[CHANGES] discomfort or DISCOMFORT?

Sandra Ahten sandra_ahten at hotmail.com
Tue Apr 1 16:39:47 CST 2003


Greetings,
This issue of "Changes" contains four quick things for CU area folks, an 
update on my son Kyle, Art class schedule, and a motivational message: 
"discomfort or DISCOMFORT?".
----------------------
FOUR QUICK THINGS
1) If you have Weight Watcher prepayment coupons that were purchases in the 
last year or two, they might have an expiration date on them. Please plan on 
using them soon. Locally, we have not received notice that we have to 
monitor for the expiration date, but we anticipate that this will come in 
the future.

2) Weight Watchers in Champaign is charging registration of $15.00, but we 
are currently waiving the first weeks meeting fee. This expires on April 19 
and I understand that we will be charging the full fee of $15 registration 
plus the  $10.95 weekly fee for a period after that.

3) Weight Watchers 2 point bars are on sale this week: 2 boxes for $8.00.

4) My meeting times with WW are Wednesday 9:30am, Noon, 5:15pm and Friday 
7:30am, 10am and noon. My pay with Weight Watchers is dependant on your 
attendance. If you appreciate this email and are attending meetings,  or 
even just coming to weigh in, please come in during one of these meeting 
times. It is very appreciated.
------------------------
KYLE
Kyle, my twenty one year old son is doing well in prison. We can not 
anticipate the future -- but for today he feels physically safe and in good 
mental an spiritual space. I am so grateful that so many of you held him in 
your thoughts and prayers. After our visit with him last weekend my sister 
and I decided that instead of us just praying for him -- we were sending him 
our prayer and needs list. He is the one with excess time on his hands and 
who is acting like he is on some kind of spiritual retreat!
---------------------------
ART CLASSES
Creative Drawing - 5 weeks, Monday's starting in April 7, 7-9pm
Art
---------------------------
"discomfort or DISCOMFORT?"

══════════

*What to work on*. Reproduce the passage of the newsletter that opens with the words containing "2) Weight Watchers" and closes with "boxes for $8.00.", word for word.

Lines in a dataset
══════════

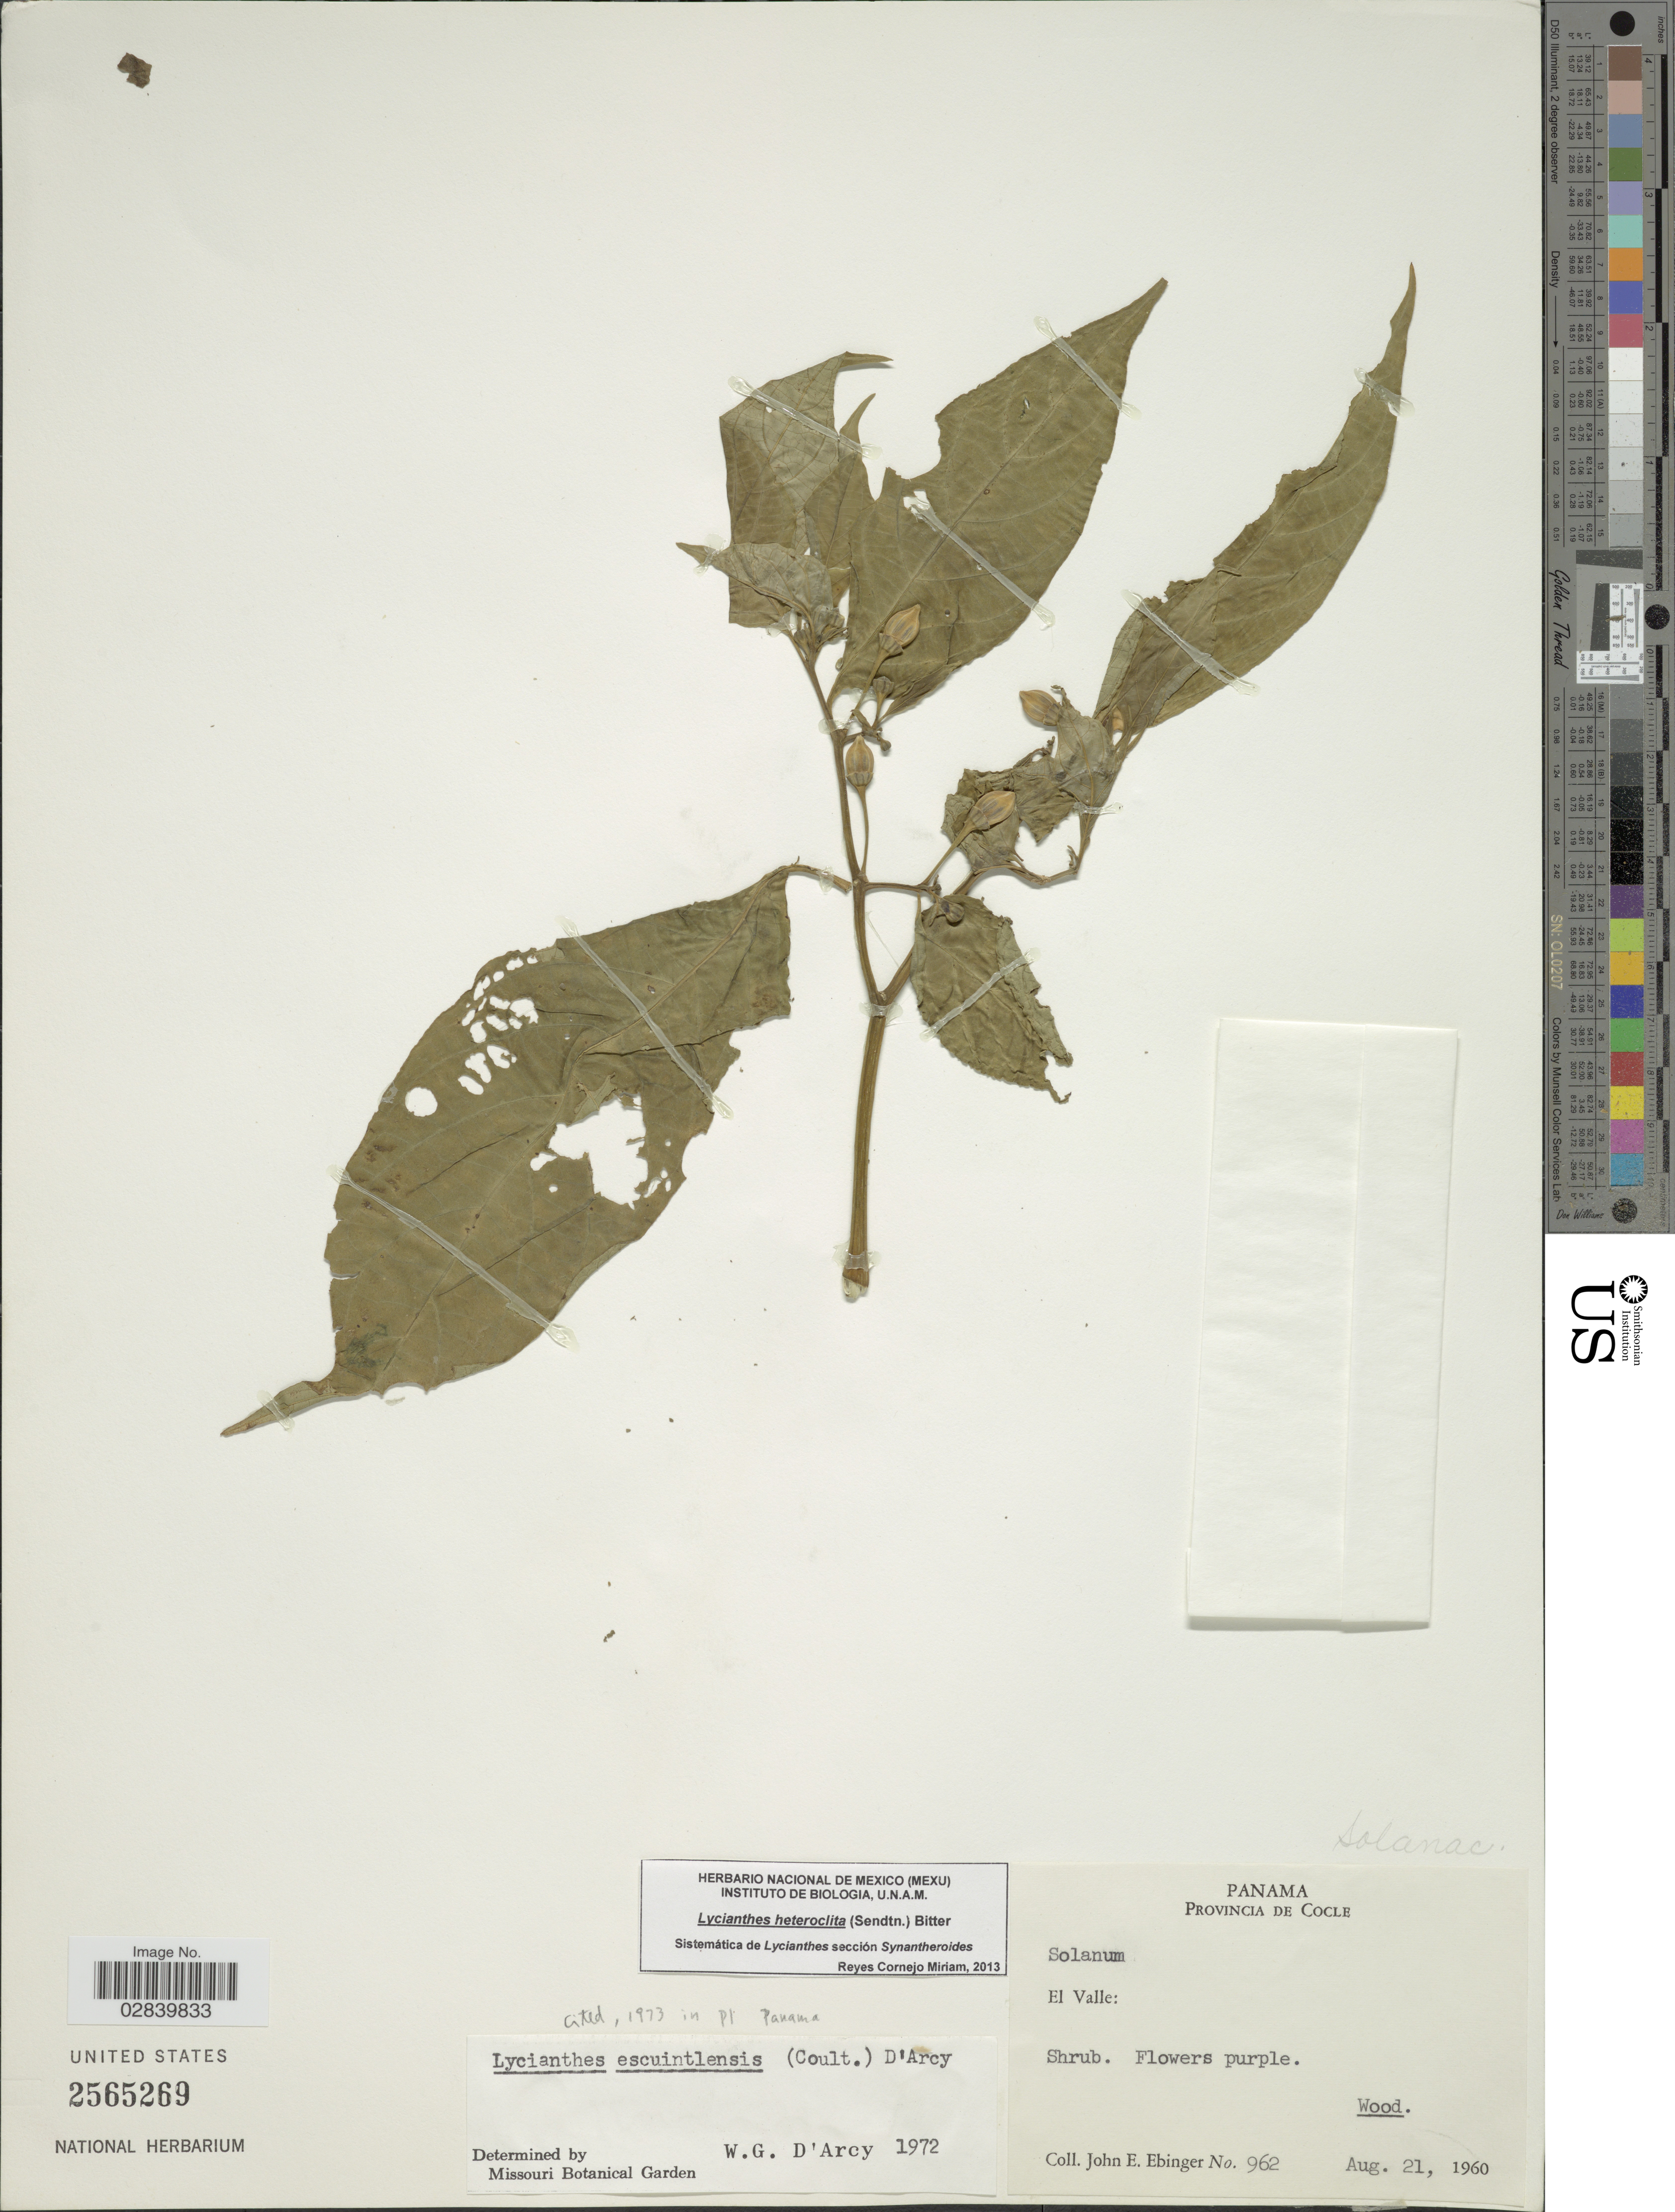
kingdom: Plantae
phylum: Tracheophyta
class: Magnoliopsida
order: Solanales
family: Solanaceae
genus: Lycianthes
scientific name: Lycianthes heteroclita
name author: (Sendtn.) Bitter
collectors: J. Ebinger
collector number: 962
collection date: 1960-08-21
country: Panama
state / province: Coclé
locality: El Valle.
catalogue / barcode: US 2565269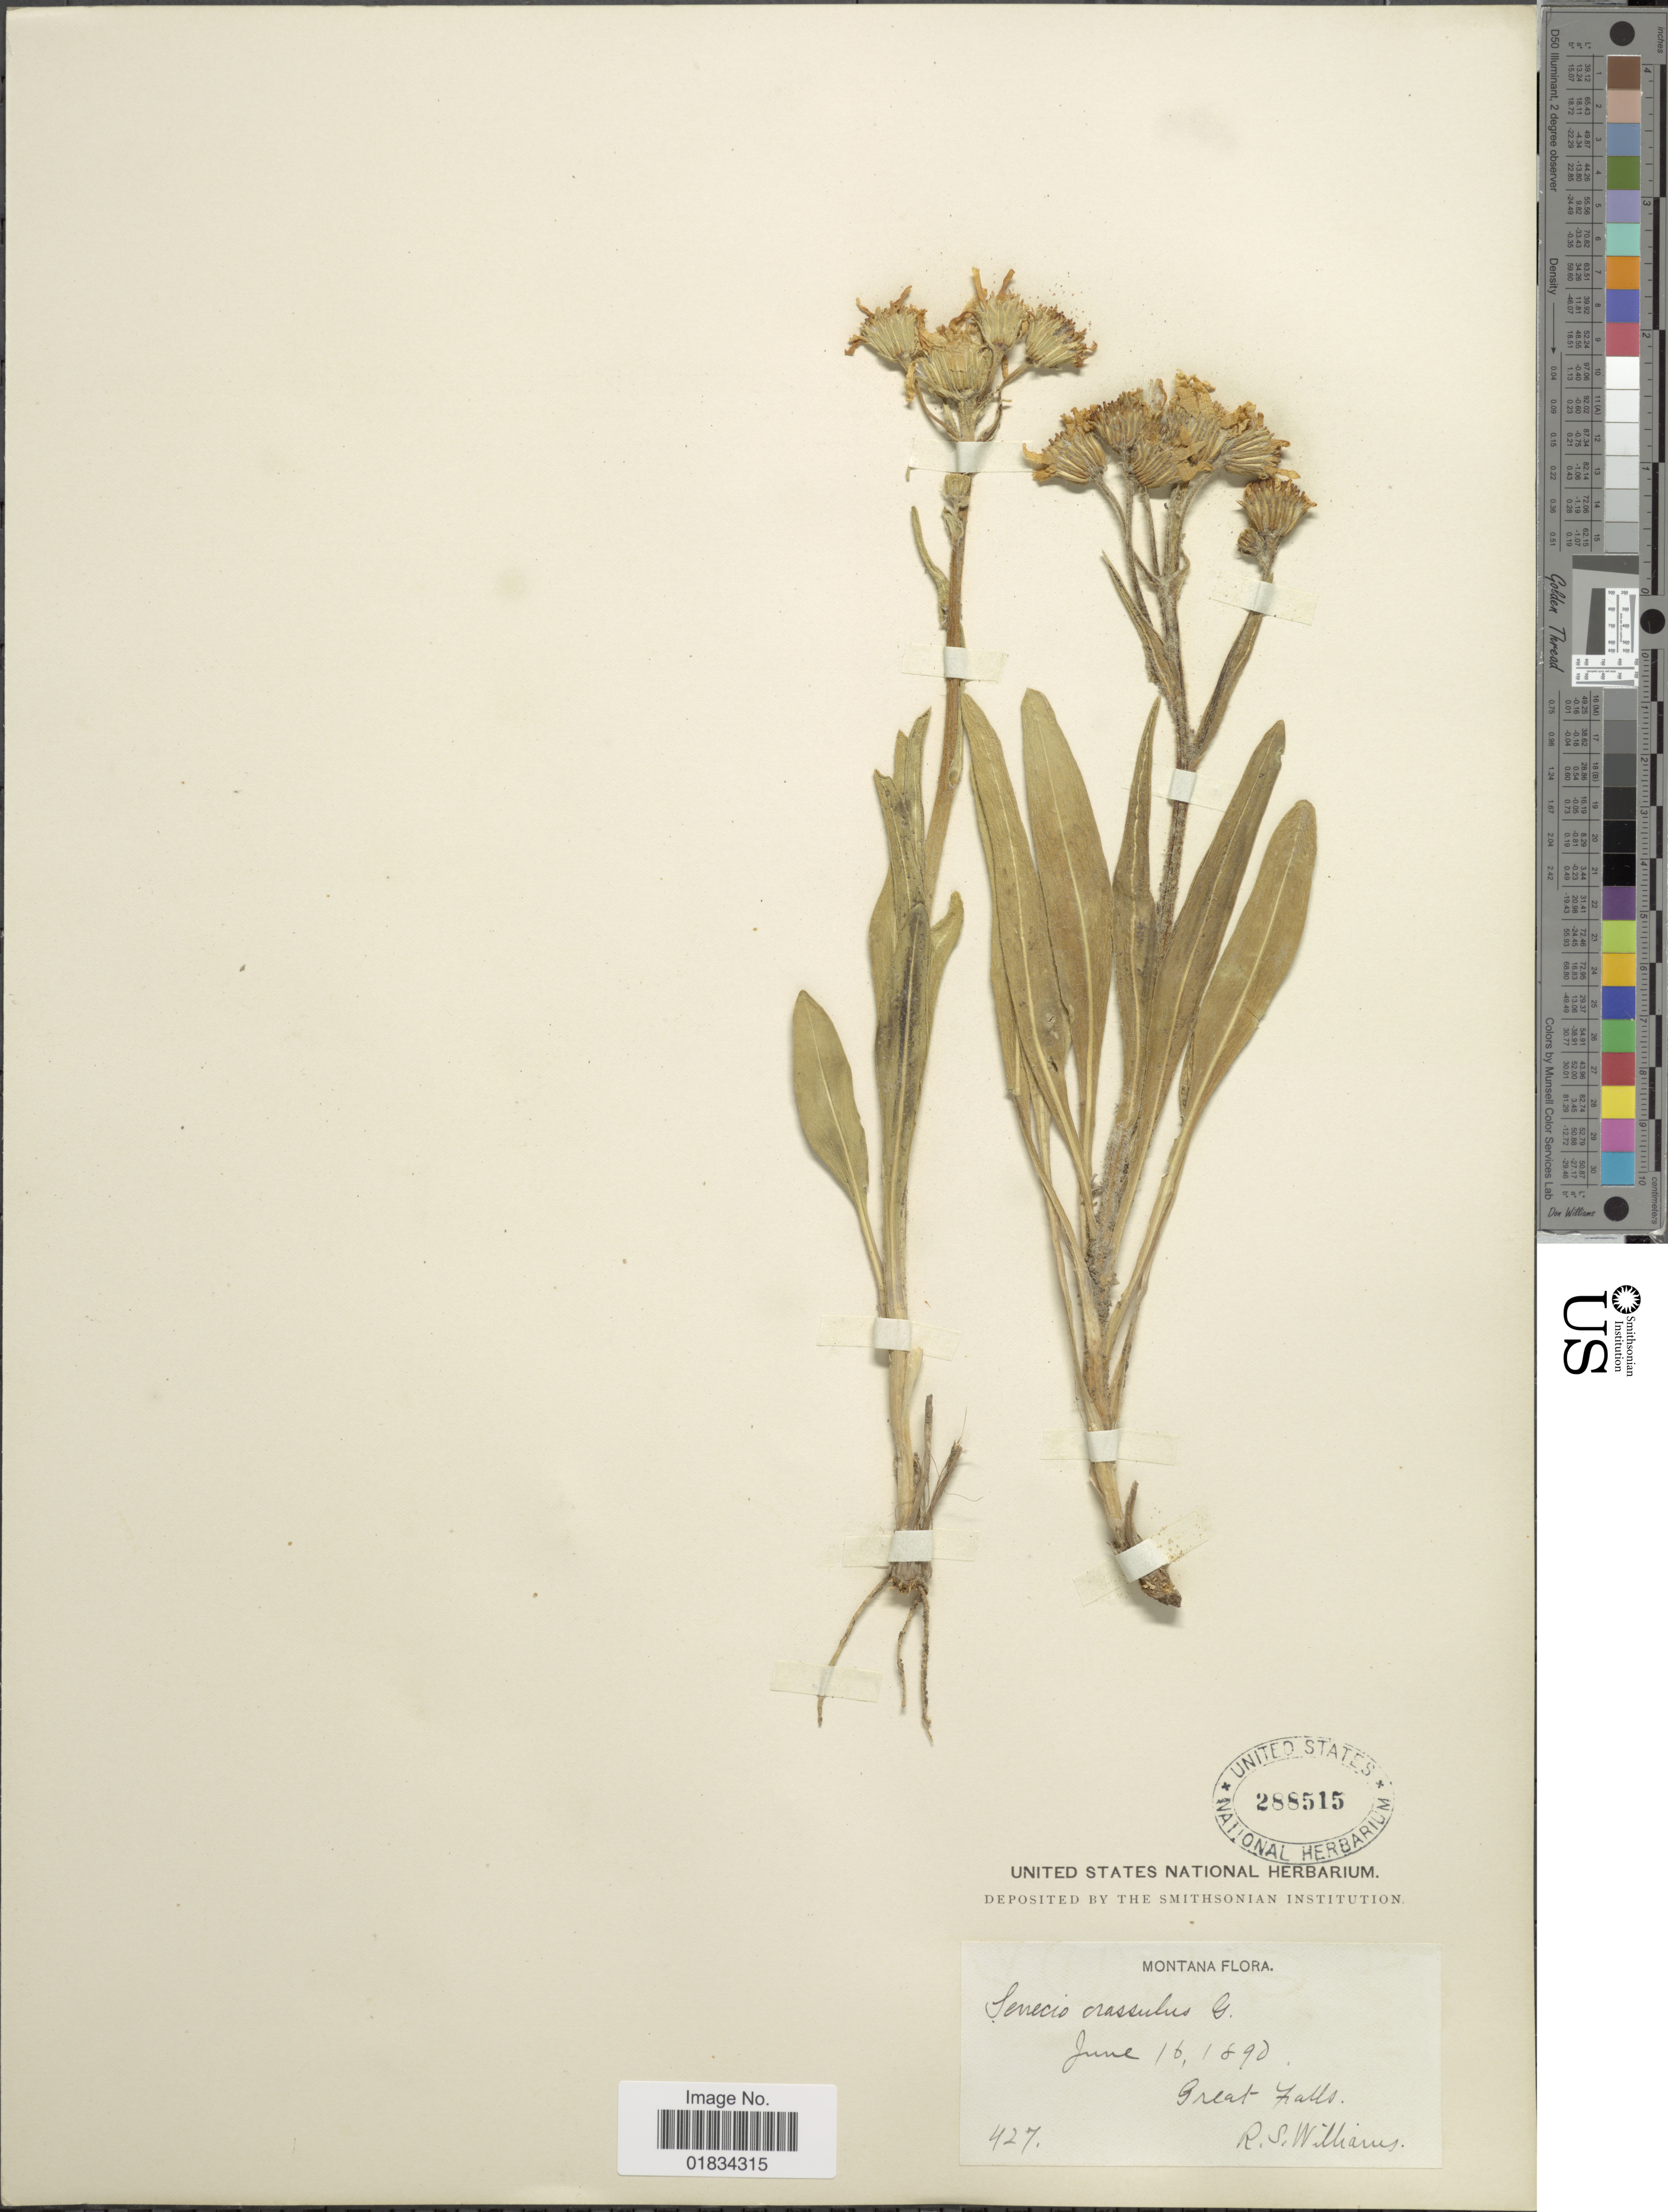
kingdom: Plantae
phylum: Tracheophyta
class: Magnoliopsida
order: Asterales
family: Asteraceae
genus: Senecio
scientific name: Senecio integerrimus var. scribneri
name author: (Rydb.) T.M. Barkley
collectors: R. S. Williams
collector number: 427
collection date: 1890-06-16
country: United States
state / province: Montana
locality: Great Falls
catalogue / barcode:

══════════

*Answer to this task*.
2) Weight Watchers in Champaign is charging registration of $15.00, but we 
are currently waiving the first weeks meeting fee. This expires on April 19 
and I understand that we will be charging the full fee of $15 registration 
plus the  $10.95 weekly fee for a period after that.

3) Weight Watchers 2 point bars are on sale this week: 2 boxes for $8.00.